だが、たった今、天使としてはあり得ない出来事が起こってしまった。
「……う……ぐ……。な、何で……僕を……殴れて……」
「殴れるだろそりゃ」
「は……ハハ……。ああ……そういう……こと……か……」
一発食らっただけで天恵は意識を失ってしまった。
「ああ! しまった! また手加減忘れちまった……。なんか人間の時みたいな感じでやっちゃうんだよなぁ……」
「一輝! もう一発! もう一発いっちゃえ!」
「いや……もう十分伸びてるから」
「よし。じゃあ私が代わりに」
「いやいや! 死んじゃうから!」
必死に止めるイッキだったが、頭の中ではあと一つの懸念事項がまだ残っていた。
(あとは……ディノ……。大丈夫……だよな?)
*
人海町 とある平地
イッキと天恵の決着がついている一方で、神々の争いは……争いにすらなっていなかった。
「ぐ……か……」
地に伏せたゼノンは立ち上がることが出来ずにいる。
「だから言ったでしょう。ゼノン」
「……ッ」
ゼノンは愕然としていた。
(これは……神気をどれだけ手にしても……力を蓄えても意味が無い……!)
(何もかもが効かない……!)
「何故だ……ここまでの実力なら……何故私から逃げ続けた……」
「争いは私の好むものではありません。貴方が心を入れ替えることを期待していたのです。残念ながら……更生する気は無さそうですね」
「私は……私はこの世界を……」
「貴方のものには出来ません。まだ気付いていないのですか? ここにいる私は、私の一部に過ぎないというのに」
「何……!?」
「探しても本体などはありません。私は三界全てに散在しているのです。それが……私という存在。生も死もなく、ただ理としてそこにあるだけ。それが……『最高神』なのです」
今ここで話をしているディノは、ただそこにあるだけの、生物の振りをした機械人形のようなもの。

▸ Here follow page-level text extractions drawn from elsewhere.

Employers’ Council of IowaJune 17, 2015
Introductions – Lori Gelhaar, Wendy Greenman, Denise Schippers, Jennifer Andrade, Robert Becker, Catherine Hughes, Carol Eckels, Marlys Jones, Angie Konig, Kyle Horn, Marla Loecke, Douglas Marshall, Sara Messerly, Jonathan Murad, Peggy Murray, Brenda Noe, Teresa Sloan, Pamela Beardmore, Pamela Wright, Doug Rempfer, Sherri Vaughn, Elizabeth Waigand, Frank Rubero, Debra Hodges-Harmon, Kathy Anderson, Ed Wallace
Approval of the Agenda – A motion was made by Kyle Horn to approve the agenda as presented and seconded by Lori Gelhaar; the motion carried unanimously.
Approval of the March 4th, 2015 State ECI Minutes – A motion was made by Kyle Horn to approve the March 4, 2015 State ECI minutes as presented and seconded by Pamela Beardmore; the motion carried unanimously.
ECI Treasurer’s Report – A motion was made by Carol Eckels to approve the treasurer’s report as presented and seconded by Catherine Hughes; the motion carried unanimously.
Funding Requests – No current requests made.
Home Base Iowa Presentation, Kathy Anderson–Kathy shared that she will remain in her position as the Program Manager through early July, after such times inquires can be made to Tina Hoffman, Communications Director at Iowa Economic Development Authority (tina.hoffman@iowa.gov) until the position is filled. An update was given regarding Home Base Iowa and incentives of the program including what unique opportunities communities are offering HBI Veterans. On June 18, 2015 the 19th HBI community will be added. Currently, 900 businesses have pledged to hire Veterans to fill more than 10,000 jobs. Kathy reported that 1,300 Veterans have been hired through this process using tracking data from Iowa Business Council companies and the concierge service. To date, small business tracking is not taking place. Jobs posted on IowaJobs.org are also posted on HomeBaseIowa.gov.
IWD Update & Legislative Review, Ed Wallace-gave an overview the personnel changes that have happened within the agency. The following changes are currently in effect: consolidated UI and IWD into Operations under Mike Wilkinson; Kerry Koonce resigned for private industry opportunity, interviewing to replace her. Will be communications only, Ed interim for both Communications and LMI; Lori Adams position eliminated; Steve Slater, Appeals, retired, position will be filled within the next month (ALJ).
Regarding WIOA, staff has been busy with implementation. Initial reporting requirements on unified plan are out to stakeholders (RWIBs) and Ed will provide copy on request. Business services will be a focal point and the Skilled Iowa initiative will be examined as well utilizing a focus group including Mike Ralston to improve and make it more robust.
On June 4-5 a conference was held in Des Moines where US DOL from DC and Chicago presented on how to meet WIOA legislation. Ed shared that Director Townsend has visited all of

もしかするとそれが、イッキの将来の姿になるのかもしれない。
「……さあ、冥界へ参りましょう。魂を浄化する世界に……」
「ぐ……き、貴様……」
「ああ、それと、最後に一つ質問させてください。誰が……貴方に協力していたのですか?」
もうゼノンにはどうすることも出来ない。
抱いていた野心は踏みにじられ、もう観念せざるを得なくなった。
だからではないが、せめて抵抗として情報を渡す気はなくなった。
「答える義理は……ない!」
「勘違いしないでください。私は貴方に情報を提供した存在の、実態を聞きたいだけなのです」
「……何だと?」
実態も何も、天恵は彼の知る限りただの人間だ。
それ以上の存在ではないはずだと、彼はそう考えていた。
「人間が……神嗣学園の課外授業を知っているはずがありません。そして我々は、貴方たち悪神に生徒の情報を伝えることもない」
ハッとしたゼノンは、出会った時の天恵との会話を思い返していた。
──「初めまして。アンタ……神様でしょう?」
──「……何故私の姿が見える? 人間」
──「前に神様から力を借りたことがあってね。ま、今はただの人間だけど……神様が下界なんかに、一体何の用っスか?」
──「神気の強い人間から力を頂く。そして……私から逃げ隠れ続けている最高神を倒すのだ」
──「ハハハ! 何それ、面白そうっスね。良かったら……僕が協力しましょーか?」
──「何?」
──「なぁに考えがあるんスよ。ちょっと耳……貸してもらえません?」
「……初めから、貴方に協力した人間の目的は、私を誘き寄せることではなかったとしたら? むしろ、私を足止めするために貴方を利用したのだとしたら……」
「何を……言っている……?」
そこまで聞いて、ゼノンはある可能性にようやく辿り着いた。
それは単純に、天恵が自分を裏切っていたという可能性だ。
(まさか……。天恵……貴様……!)
今更気付いても、もう時間は戻らない。
確かに天恵自身が言っていたように、ゼノンは少しばかり抜けている部分があった。
黒茨天恵という男の背後に『何がいるのか』、そこまで気付くことは出来ないのだった。